#### Work instruction:
Reproduce, in the records below, every line from the one containing "Lassen Sie uns in" down to the one containing "Dal 1971 passione per lo sport e l'educazione", with both of those lines included.
--- Input Enclosed Below ---
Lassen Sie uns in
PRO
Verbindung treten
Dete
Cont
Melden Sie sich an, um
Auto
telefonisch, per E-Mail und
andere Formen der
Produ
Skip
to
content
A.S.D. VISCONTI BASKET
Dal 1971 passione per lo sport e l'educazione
--- End of Enclosed Input ---
--- Input Enclosed Below ---
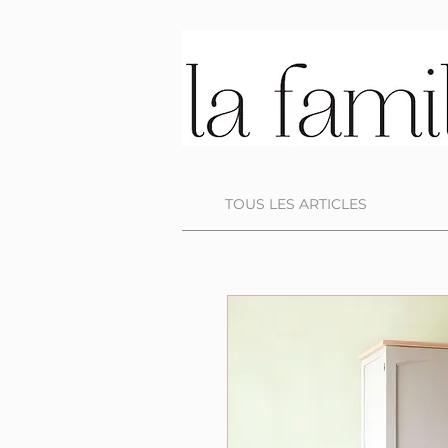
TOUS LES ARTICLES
--- End of Enclosed Input ---
#### Completed task:
Lassen Sie uns in
PRO
Verbindung treten
Dete
Cont
Melden Sie sich an, um
Auto
telefonisch, per E-Mail und
andere Formen der
Produ
Skip
to
content
A.S.D. VISCONTI BASKET
Dal 1971 passione per lo sport e l'educazione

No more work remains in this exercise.